Reproduce the lines beginning with the one that contains "Корзиночки, кексы" and continuing through the one that contains "ntakt & Feedback", both included, keeping each identical to the original.

## Data for review
________________________

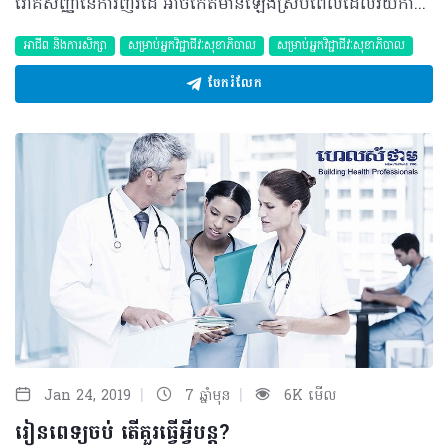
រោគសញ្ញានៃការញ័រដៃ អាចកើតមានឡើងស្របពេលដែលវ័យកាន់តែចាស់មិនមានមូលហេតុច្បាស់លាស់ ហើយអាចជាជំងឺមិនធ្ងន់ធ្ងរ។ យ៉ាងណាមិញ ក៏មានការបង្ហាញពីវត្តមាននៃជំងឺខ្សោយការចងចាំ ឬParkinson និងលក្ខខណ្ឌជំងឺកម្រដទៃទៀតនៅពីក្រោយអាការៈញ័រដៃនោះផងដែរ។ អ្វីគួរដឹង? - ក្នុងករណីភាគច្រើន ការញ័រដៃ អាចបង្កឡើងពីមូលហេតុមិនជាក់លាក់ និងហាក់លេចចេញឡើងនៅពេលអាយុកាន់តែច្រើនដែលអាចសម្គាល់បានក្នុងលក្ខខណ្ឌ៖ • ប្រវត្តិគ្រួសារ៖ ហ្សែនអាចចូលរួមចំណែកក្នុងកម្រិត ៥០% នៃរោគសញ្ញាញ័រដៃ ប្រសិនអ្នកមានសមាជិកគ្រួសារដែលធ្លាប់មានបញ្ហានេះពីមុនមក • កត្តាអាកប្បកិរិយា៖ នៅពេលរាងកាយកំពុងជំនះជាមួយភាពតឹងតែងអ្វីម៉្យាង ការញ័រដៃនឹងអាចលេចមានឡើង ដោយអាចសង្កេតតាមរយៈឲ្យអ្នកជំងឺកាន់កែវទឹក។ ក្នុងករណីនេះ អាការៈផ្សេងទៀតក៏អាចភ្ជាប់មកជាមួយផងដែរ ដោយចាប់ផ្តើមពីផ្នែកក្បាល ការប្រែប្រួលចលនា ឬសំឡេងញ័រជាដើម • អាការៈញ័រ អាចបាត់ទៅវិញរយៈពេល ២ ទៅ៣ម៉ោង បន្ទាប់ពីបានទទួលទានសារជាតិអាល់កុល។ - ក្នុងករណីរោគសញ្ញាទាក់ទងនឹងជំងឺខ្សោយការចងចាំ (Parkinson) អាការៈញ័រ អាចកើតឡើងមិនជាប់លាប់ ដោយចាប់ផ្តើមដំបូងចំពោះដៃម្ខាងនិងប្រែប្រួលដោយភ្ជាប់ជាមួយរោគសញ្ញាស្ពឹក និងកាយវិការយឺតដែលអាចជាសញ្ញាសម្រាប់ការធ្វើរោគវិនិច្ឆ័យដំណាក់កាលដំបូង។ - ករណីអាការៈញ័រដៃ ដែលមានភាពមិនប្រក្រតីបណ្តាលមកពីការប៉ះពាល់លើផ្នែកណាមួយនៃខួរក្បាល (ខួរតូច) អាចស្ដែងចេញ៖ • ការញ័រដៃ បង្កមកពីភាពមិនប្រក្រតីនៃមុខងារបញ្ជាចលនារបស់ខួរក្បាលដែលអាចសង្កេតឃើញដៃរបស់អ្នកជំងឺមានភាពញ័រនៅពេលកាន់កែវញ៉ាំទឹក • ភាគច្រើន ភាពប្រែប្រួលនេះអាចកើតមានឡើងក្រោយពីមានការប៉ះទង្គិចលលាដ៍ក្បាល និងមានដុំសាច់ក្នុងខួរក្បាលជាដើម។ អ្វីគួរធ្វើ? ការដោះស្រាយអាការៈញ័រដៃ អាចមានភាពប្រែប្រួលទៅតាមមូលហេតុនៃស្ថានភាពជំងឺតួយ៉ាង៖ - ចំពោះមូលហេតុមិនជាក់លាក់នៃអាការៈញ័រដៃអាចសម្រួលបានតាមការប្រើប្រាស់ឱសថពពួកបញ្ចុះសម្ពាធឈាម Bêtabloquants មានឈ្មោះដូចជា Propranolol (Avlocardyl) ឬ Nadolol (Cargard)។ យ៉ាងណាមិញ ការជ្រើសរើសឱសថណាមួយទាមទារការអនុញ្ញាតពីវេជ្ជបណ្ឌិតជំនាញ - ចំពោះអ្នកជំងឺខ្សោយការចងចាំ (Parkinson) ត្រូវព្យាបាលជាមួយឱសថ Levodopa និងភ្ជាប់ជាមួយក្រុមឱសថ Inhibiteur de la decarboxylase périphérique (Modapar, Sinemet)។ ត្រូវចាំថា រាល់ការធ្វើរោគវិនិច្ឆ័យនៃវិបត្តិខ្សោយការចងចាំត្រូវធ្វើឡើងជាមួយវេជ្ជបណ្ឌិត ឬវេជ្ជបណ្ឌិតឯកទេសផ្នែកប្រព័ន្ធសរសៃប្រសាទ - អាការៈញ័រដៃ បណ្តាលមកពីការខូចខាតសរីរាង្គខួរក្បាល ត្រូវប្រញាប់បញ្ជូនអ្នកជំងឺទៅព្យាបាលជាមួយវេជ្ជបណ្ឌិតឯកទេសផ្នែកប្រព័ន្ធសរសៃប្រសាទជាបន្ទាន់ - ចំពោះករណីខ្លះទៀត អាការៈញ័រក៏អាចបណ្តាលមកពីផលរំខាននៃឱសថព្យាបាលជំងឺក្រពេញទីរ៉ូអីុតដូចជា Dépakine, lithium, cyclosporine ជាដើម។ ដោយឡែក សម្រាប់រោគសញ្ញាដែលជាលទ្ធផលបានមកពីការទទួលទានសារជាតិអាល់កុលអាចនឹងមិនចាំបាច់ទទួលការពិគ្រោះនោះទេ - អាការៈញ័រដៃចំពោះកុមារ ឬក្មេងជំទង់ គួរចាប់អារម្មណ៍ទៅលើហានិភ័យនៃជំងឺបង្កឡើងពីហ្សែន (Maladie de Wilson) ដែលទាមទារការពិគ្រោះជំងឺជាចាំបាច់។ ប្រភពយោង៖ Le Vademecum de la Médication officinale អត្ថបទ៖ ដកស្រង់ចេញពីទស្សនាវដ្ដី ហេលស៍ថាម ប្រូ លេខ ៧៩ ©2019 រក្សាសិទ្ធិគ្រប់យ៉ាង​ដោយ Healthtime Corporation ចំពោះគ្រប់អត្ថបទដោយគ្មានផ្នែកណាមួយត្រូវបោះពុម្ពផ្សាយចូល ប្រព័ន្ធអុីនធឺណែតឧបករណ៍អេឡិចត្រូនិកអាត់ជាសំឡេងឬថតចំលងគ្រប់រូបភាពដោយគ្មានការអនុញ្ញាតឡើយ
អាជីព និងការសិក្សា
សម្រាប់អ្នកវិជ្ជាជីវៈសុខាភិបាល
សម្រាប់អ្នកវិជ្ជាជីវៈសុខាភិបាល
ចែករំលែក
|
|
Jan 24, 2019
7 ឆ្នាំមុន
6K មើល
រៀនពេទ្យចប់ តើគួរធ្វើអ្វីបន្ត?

________________________

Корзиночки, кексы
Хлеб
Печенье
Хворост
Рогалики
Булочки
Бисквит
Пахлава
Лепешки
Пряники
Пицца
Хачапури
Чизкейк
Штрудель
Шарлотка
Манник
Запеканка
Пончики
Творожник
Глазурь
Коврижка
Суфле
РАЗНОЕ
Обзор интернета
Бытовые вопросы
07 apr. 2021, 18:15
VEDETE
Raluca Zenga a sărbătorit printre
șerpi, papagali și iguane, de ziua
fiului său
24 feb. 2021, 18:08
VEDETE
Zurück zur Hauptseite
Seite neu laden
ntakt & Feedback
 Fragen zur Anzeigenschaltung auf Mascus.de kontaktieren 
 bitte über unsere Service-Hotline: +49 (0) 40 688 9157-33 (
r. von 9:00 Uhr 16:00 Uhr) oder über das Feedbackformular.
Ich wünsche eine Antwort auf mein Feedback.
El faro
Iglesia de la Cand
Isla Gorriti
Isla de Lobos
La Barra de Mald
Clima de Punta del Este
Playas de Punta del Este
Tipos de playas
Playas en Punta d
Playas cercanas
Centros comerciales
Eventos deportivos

________________________

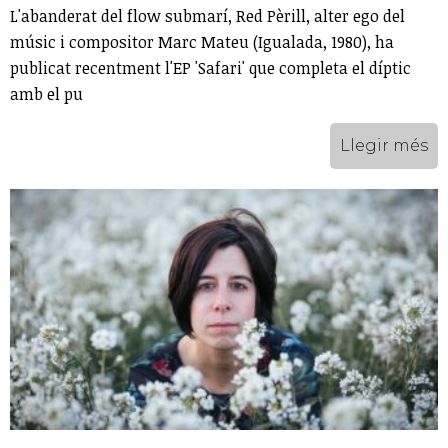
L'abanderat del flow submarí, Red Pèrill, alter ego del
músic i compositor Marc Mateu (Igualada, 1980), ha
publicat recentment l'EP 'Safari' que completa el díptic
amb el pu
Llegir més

________________________

## Result for this exercise
Корзиночки, кексы
Хлеб
Печенье
Хворост
Рогалики
Булочки
Бисквит
Пахлава
Лепешки
Пряники
Пицца
Хачапури
Чизкейк
Штрудель
Шарлотка
Манник
Запеканка
Пончики
Творожник
Глазурь
Коврижка
Суфле
РАЗНОЕ
Обзор интернета
Бытовые вопросы
07 apr. 2021, 18:15
VEDETE
Raluca Zenga a sărbătorit printre
șerpi, papagali și iguane, de ziua
fiului său
24 feb. 2021, 18:08
VEDETE
Zurück zur Hauptseite
Seite neu laden
ntakt & Feedback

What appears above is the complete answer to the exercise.